### Task objective
So that the copy stays text only, transcribe the data below exactly and exclude the images.

:::::

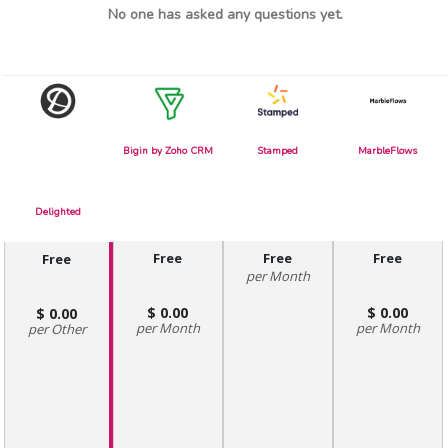
No one has asked any questions yet.
Bigin by Zoho CRM
Stamped
MarbleFlows
Delighted
Free
Free
Free
Free
Month
0.00
0.00
0.00
Month
Month
Other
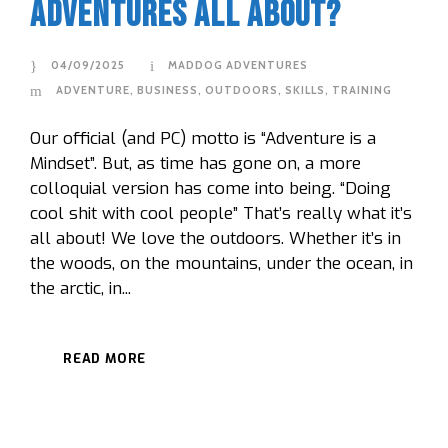
Adventures all about?
04/09/2025
MADDOG ADVENTURES
ADVENTURE
,
BUSINESS
,
OUTDOORS
,
SKILLS
,
TRAINING
Our official (and PC) motto is “Adventure is a
Mindset”. But, as time has gone on, a more
colloquial version has come into being. “Doing
cool shit with cool people” That’s really what it’s
all about! We love the outdoors. Whether it’s in
the woods, on the mountains, under the ocean, in
the arctic, in...
READ MORE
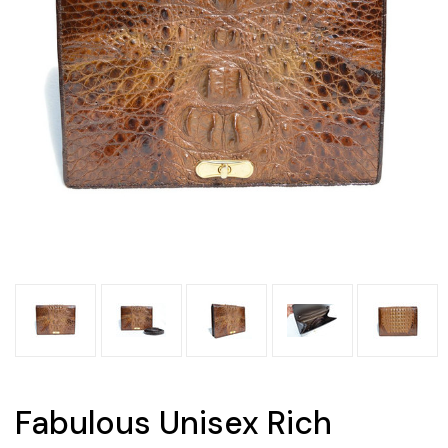
Fabulous Unisex Rich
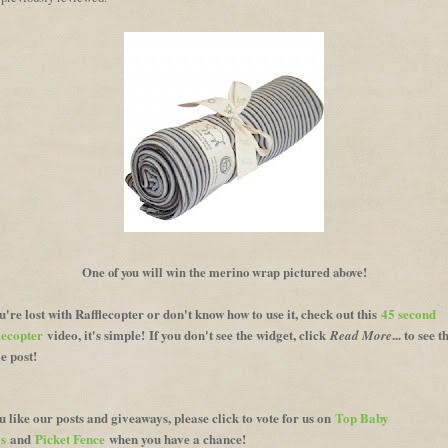
One of you will win the merino wrap pictured above!
ou're lost with Rafflecopter or don't know how to use it, check out this
45 second
lecopter
video, it's simple!
If you don't see the widget, click
... to see t
Read More
e post!
ou like our posts and giveaways, please click to vote for us on
Top Baby
s
and
Picket Fence
when you have a chance!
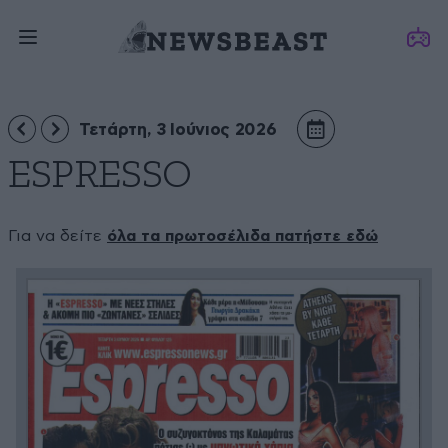
Τετάρτη, 3 Ιούνιος 2026
ESPRESSO
Για να δείτε
όλα τα πρωτοσέλιδα πατήστε εδώ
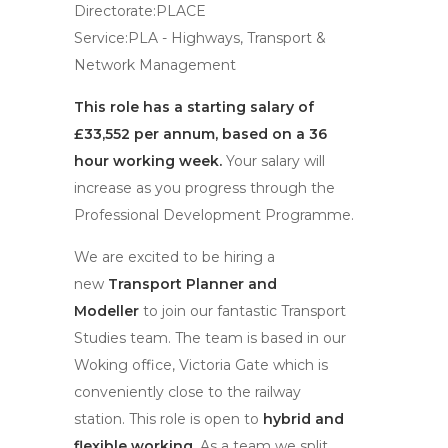
Directorate:PLACE
Service:PLA - Highways, Transport &
Network Management
This role has a starting salary of
£33,552 per annum, based on a 36
hour working week.
Your salary will
increase as you progress through the
Professional Development Programme.
We are excited to be hiring a
new
Transport Planner and
Modeller
to join our fantastic Transport
Studies team. The team is based in our
Woking office, Victoria Gate which is
conveniently close to the railway
station. This role is open to
hybrid and
flexible working.
As a team we split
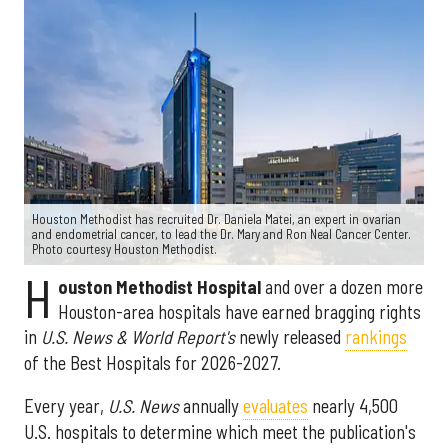
Houston Methodist has recruited Dr. Daniela Matei, an expert in ovarian
and endometrial cancer, to lead the Dr. Mary and Ron Neal Cancer Center.
Photo courtesy Houston Methodist.
H
ouston Methodist Hospital
and over a dozen more
Houston-area hospitals have earned bragging rights
in
U.S. News & World Report's
newly released
rankings
of the Best Hospitals for 2026-2027.
Every year,
U.S. News
annually
evaluates
nearly 4,500
U.S. hospitals to determine which meet the publication's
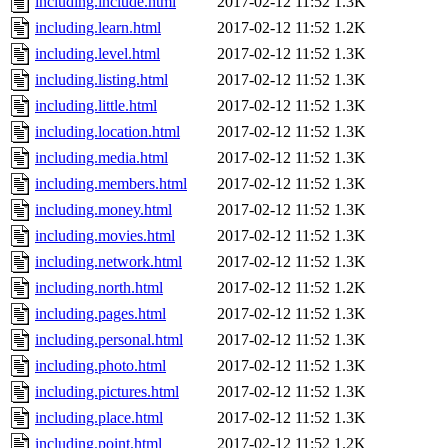
including.include.html
2017-02-12 11:52
1.3K
including.learn.html
2017-02-12 11:52
1.2K
including.level.html
2017-02-12 11:52
1.3K
including.listing.html
2017-02-12 11:52
1.3K
including.little.html
2017-02-12 11:52
1.3K
including.location.html
2017-02-12 11:52
1.3K
including.media.html
2017-02-12 11:52
1.3K
including.members.html
2017-02-12 11:52
1.3K
including.money.html
2017-02-12 11:52
1.3K
including.movies.html
2017-02-12 11:52
1.3K
including.network.html
2017-02-12 11:52
1.3K
including.north.html
2017-02-12 11:52
1.2K
including.pages.html
2017-02-12 11:52
1.3K
including.personal.html
2017-02-12 11:52
1.3K
including.photo.html
2017-02-12 11:52
1.3K
including.pictures.html
2017-02-12 11:52
1.3K
including.place.html
2017-02-12 11:52
1.3K
including.point.html
2017-02-12 11:52
1.2K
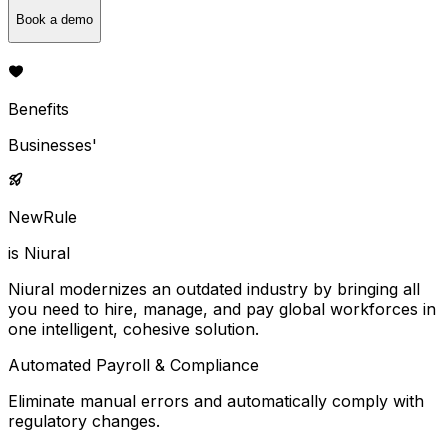
Book a demo
Benefits
Businesses'
NewRule
is Niural
Niural modernizes an outdated industry by bringing all
you need to hire, manage, and pay global workforces in
one intelligent, cohesive solution.
Automated Payroll & Compliance
Eliminate manual errors and automatically comply with
regulatory changes.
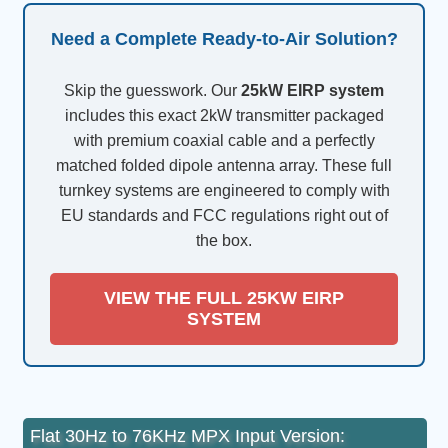
Need a Complete Ready-to-Air Solution?
Skip the guesswork. Our
25kW EIRP system
includes this exact 2kW transmitter packaged
with premium coaxial cable and a perfectly
matched folded dipole antenna array. These full
turnkey systems are engineered to comply with
EU standards and FCC regulations right out of
the box.
VIEW THE FULL 25KW EIRP
SYSTEM
Flat 30Hz to 76KHz MPX Input Version:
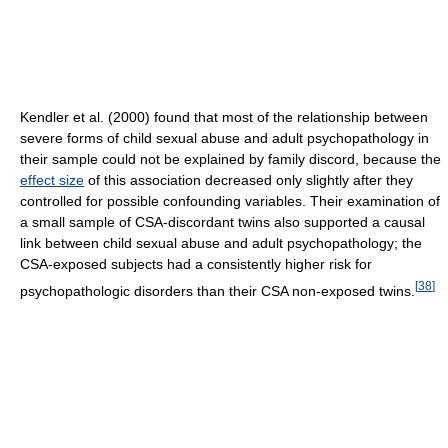
Kendler et al. (2000) found that most of the relationship between
severe forms of child sexual abuse and adult psychopathology in
their sample could not be explained by family discord, because the
effect size
of this association decreased only slightly after they
controlled for possible confounding variables. Their examination of
a small sample of CSA-discordant twins also supported a causal
link between child sexual abuse and adult psychopathology; the
CSA-exposed subjects had a consistently higher risk for
[
38
]
psychopathologic disorders than their CSA non-exposed twins.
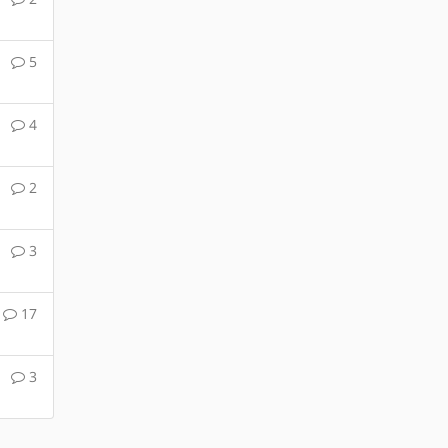
5
4
2
3
17
3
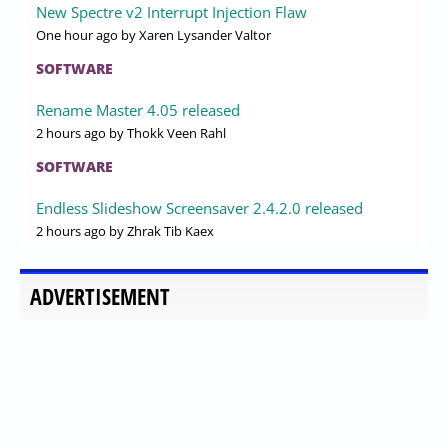
New Spectre v2 Interrupt Injection Flaw
One hour ago
by Xaren Lysander Valtor
SOFTWARE
Rename Master 4.05 released
2 hours ago
by Thokk Veen Rahl
SOFTWARE
Endless Slideshow Screensaver 2.4.2.0 released
2 hours ago
by Zhrak Tib Kaex
ADVERTISEMENT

:::::

### Result
No one has asked any questions yet.
Bigin by Zoho CRM
Stamped
MarbleFlows
Delighted
Free
Free
Free
Free
Month
0.00
0.00
0.00
Month
Month
Other
Adventures all about?
04/09/2025
MADDOG ADVENTURES
ADVENTURE
,
BUSINESS
,
OUTDOORS
,
SKILLS
,
TRAINING
Our official (and PC) motto is “Adventure is a
Mindset”. But, as time has gone on, a more
colloquial version has come into being. “Doing
cool shit with cool people” That’s really what it’s
all about! We love the outdoors. Whether it’s in
the woods, on the mountains, under the ocean, in
the arctic, in...
READ MORE
Fabulous Unisex Rich
One of you will win the merino wrap pictured above!
ou're lost with Rafflecopter or don't know how to use it, check out this
45 second
lecopter
video, it's simple!
If you don't see the widget, click
... to see t
Read More
e post!
ou like our posts and giveaways, please click to vote for us on
Top Baby
s
and
Picket Fence
when you have a chance!
Τετάρτη, 3 Ιούνιος 2026
ESPRESSO
Για να δείτε
όλα τα πρωτοσέλιδα πατήστε εδώ
Directorate:PLACE
Service:PLA - Highways, Transport &
Network Management
This role has a starting salary of
£33,552 per annum, based on a 36
hour working week.
Your salary will
increase as you progress through the
Professional Development Programme.
We are excited to be hiring a
new
Transport Planner and
Modeller
to join our fantastic Transport
Studies team. The team is based in our
Woking office, Victoria Gate which is
conveniently close to the railway
station. This role is open to
hybrid and
flexible working.
As a team we split
Houston Methodist has recruited Dr. Daniela Matei, an expert in ovarian
and endometrial cancer, to lead the Dr. Mary and Ron Neal Cancer Center.
Photo courtesy Houston Methodist.
H
ouston Methodist Hospital
and over a dozen more
Houston-area hospitals have earned bragging rights
in
U.S. News & World Report's
newly released
rankings
of the Best Hospitals for 2026-2027.
Every year,
U.S. News
annually
evaluates
nearly 4,500
U.S. hospitals to determine which meet the publication's
including.include.html
2017-02-12 11:52
1.3K
including.learn.html
2017-02-12 11:52
1.2K
including.level.html
2017-02-12 11:52
1.3K
including.listing.html
2017-02-12 11:52
1.3K
including.little.html
2017-02-12 11:52
1.3K
including.location.html
2017-02-12 11:52
1.3K
including.media.html
2017-02-12 11:52
1.3K
including.members.html
2017-02-12 11:52
1.3K
including.money.html
2017-02-12 11:52
1.3K
including.movies.html
2017-02-12 11:52
1.3K
including.network.html
2017-02-12 11:52
1.3K
including.north.html
2017-02-12 11:52
1.2K
including.pages.html
2017-02-12 11:52
1.3K
including.personal.html
2017-02-12 11:52
1.3K
including.photo.html
2017-02-12 11:52
1.3K
including.pictures.html
2017-02-12 11:52
1.3K
including.place.html
2017-02-12 11:52
1.3K
including.point.html
2017-02-12 11:52
1.2K
Book a demo
Benefits
Businesses'
NewRule
is Niural
Niural modernizes an outdated industry by bringing all
you need to hire, manage, and pay global workforces in
one intelligent, cohesive solution.
Automated Payroll & Compliance
Eliminate manual errors and automatically comply with
regulatory changes.
Need a Complete Ready-to-Air Solution?
Skip the guesswork. Our
25kW EIRP system
includes this exact 2kW transmitter packaged
with premium coaxial cable and a perfectly
matched folded dipole antenna array. These full
turnkey systems are engineered to comply with
EU standards and FCC regulations right out of
the box.
VIEW THE FULL 25KW EIRP
SYSTEM
Flat 30Hz to 76KHz MPX Input Version:
Kendler et al. (2000) found that most of the relationship between
severe forms of child sexual abuse and adult psychopathology in
their sample could not be explained by family discord, because the
effect size
of this association decreased only slightly after they
controlled for possible confounding variables. Their examination of
a small sample of CSA-discordant twins also supported a causal
link between child sexual abuse and adult psychopathology; the
CSA-exposed subjects had a consistently higher risk for
[
38
]
psychopathologic disorders than their CSA non-exposed twins.
5
4
2
3
17
3
New Spectre v2 Interrupt Injection Flaw
One hour ago
by Xaren Lysander Valtor
SOFTWARE
Rename Master 4.05 released
2 hours ago
by Thokk Veen Rahl
SOFTWARE
Endless Slideshow Screensaver 2.4.2.0 released
2 hours ago
by Zhrak Tib Kaex
ADVERTISEMENT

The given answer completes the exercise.